Depuis plus de trente ans maintenant, l’antifascisme et la Résistance sont en effet au centre de débats virulents (historiques, publics et politiques), visant à en « rejeter radicalement le rôle et la signification » dans l’histoire de l’Italie contemporaine. L’assaut de la droite qui cherche à effacer la date du 25 avril du calendrier de l’Italie républicaine en est l’une des nombreuses manifestations. N’a-t-elle pas proposé de la remplacer par le 4 novembre (“victoire” italienne de Vittorio Veneto en 1918), ou le 18 avril (marquant la défaite en 1948 de la coalition de la gauche aux élections nationales), ou de la nier purement et simplement (invitant la population à aller à la mer, jouer aux cartes ou regarder la télévision) ?
Le plus souvent identifié à sa version kominternienne, l’antifascisme des années 1920, 1930 et 1940 est notamment accusé d’être « antidémocratique », car « aveugle » aux autres « ennemis de la démocratie », selon la formule du révisionniste italien Renzo de Felice. « L’antifascisme, en somme voilà l’infâme de l’histoire italienne de la seconde moitié du 20e siècle », écrivait Pier Giorgio Zunino en 1997. Ernesto Galli della Loggia, éditorialiste du quotidien Corriere della Sera, qui commence bien souvent ses éditoriaux par « ceux qui ont lu quelques livres », censé lui donner une légitimité incontestable, résumait cette option politique d’une phrase juste avant les élections de mars 2018 : « Si le fascisme est violence, illégalité et suspension de la liberté, son antithèse n’est pas l’antifascisme, mais la démocratie »[3]. Après tout le fascisme n’est-il pas mort et enterré [4] ? Une idée répétée juste avant les élections de mars 2018 par la coalition de droite, suite à l’attentat contre des immigrés d’Afrique sub-saharienne dans la ville de Macerata perpétré par Luca Traini, ex-candidat de la Lega et membre du service d’ordre de Matteo Salvini. Silvio Berlusconi et Matteo Salvini pointaient alors du doigt les mobilisations antifascistes comme étant selon eux les « véritables dangers pour la démocratie italienne », tandis que le Parti démocrate au mieux se murait dans le silence, au pire appelait à l’interdiction des manifestations.

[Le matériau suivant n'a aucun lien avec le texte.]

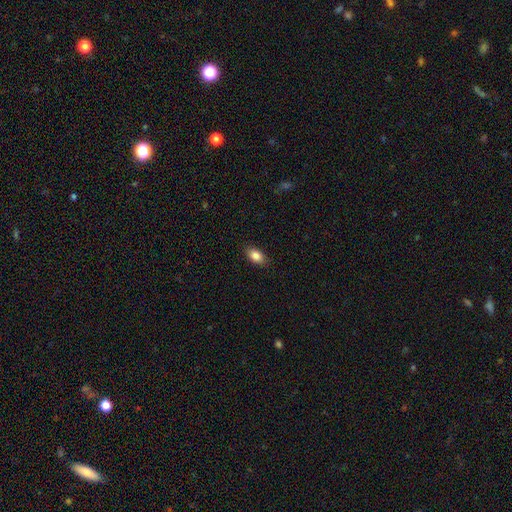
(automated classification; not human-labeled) Smooth or featured: smooth — 86% (star or artifact — 8%)
How rounded: in between — 90% (round — 7%)
Merging: none — 88% (minor disturbance — 9%)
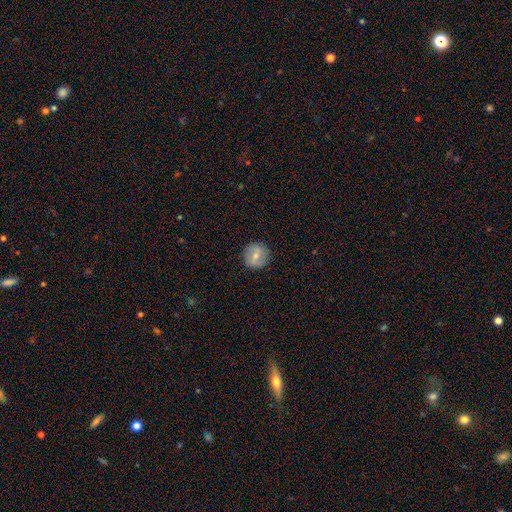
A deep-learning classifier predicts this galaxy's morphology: smooth_or_featured: smooth (p=0.58) [alt: featured or disk p=0.34]
how_rounded: round (p=0.93) [alt: in between p=0.06]
merging: none (p=0.88) [alt: minor disturbance p=0.09]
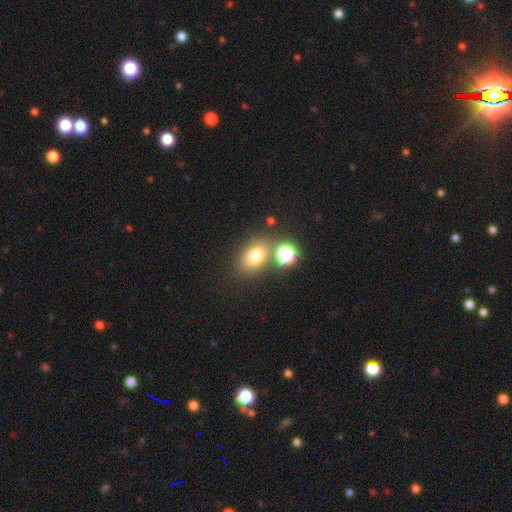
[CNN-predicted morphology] type=smooth (74%); roundness=in between (69%); merging=none (70%).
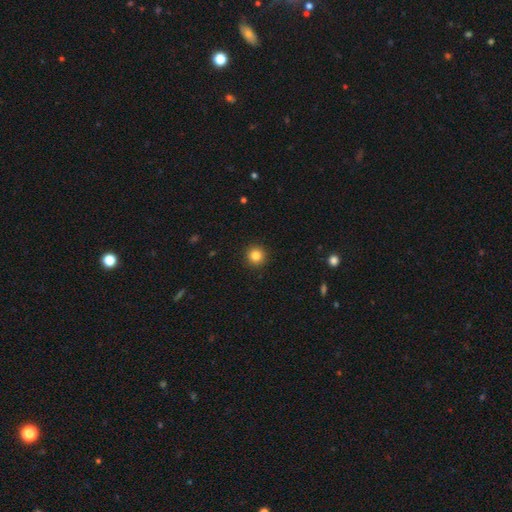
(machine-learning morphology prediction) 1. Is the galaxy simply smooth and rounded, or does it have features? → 83% smooth, 11% star or artifact, 5% featured or disk.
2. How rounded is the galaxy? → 96% round, 3% in between, 1% cigar-shaped.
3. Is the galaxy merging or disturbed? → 93% none, 4% minor disturbance, 2% major disturbance, 1% merger.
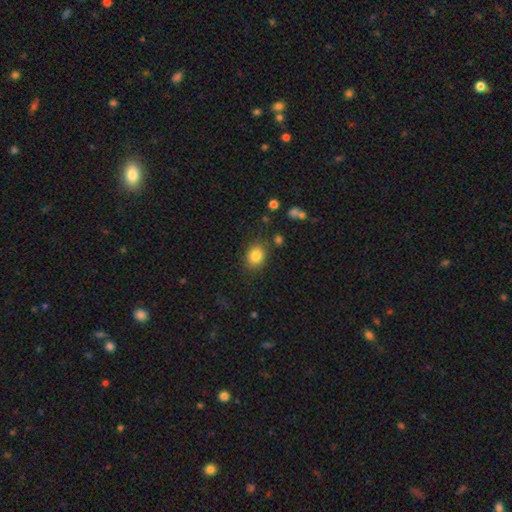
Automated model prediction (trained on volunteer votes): Smooth or featured? smooth (84%)
How rounded? in between (50%)
Merging? none (82%)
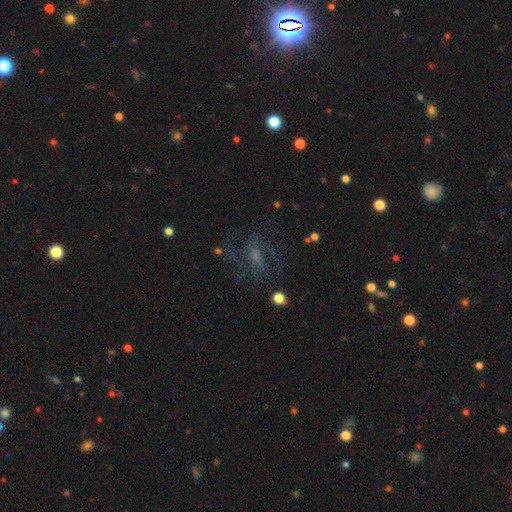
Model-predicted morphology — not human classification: Smooth or featured? featured or disk (64%)
Edge-on disk? no (95%)
Bar? weak (46%)
Spiral arms? yes (85%)
Spiral winding? medium (50%)
Spiral arm count? 2 (44%)
Bulge size? small (38%)
Merging? none (62%)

Bien sûr, on pourrait faire valoir le fait que plus de 70 ans ont passé, qu’il ne subsiste plus de témoins ou presque, ou que le saut générationnel a accentué ce que l’historien Alberto de Bernardi avait appelé en son temps la « fragilité de l’enracinement social » de l’antifascisme[5]. Mais cela n’explique pas pourquoi le révisionnisme a atteint son « stade suprême » et s’est mué en inversisme [inversion radicale des valeurs][6]. L’indifférence face aux usages publics et politiques du fascisme, précisément dans le pays qui l’a vu naître, n’est-elle pas plutôt le signe le plus palpable aujourd’hui de ce que l’historien Angelo d’Orsi a appelé récemment « l’ignorance », lui attribuant deux « significations différentes » : « Une signification “faible”, élémentaire : ne pas avoir de connaissance du passé […]. Et une signification “forte”, c’est-à-dire savoir et ne pas en tenir compte […]. » [7] ?
Cet inversisme n’aurait pas pu imposer sa marque s’il n’avait fait aussi des émules à gauche[8]. Une gauche qui s’est montrée perméable à une relecture du passé, en particulier de la période de la résistance et de l’antifascisme, appelant à créer une « mémoire partagée » au fondement de la légitimité de l’alternance gouvernementale des deux pôles politiques qui se sont disputés le pouvoir depuis 1994. Moment phare de ce ralliement, le discours de Luciano Violante le 10 mai 1996 à la Chambre des Députés. Élu de gauche après la victoire électorale du rassemblement dit de L’Olivier [Ulivo] mené par l’ancien démocrate-chrétien Romano Prodi, il devenait alors Président de la Chambre.
Un discours ambigu mêlant compréhension pour les « enfants de Salò » — ceux qui avaient combattu, entre septembre 1943 et avril 1945, dans les rangs fascistes de la République créée par Benito Mussolini — à la nécessité de fonder une narration « nationale » de l’histoire de la Résistance italienne ; un discours en phase avec la mue du Parti communiste en Parti démocrate de la Gauche lors de son 20e Congrès en 1991[9]. Le PCI devenu PDS se détache résolument de cette idée bien simple rappelée par l’intellectuelle marxiste Rossana Rossanda, d’une « gauche pensée en termes d’égalité » et d’émancipation, pour rejoindre le parti de gouvernement social-démocrate, puis démocrate tout court rêvé alors par son secrétaire Achille Occhetto[10].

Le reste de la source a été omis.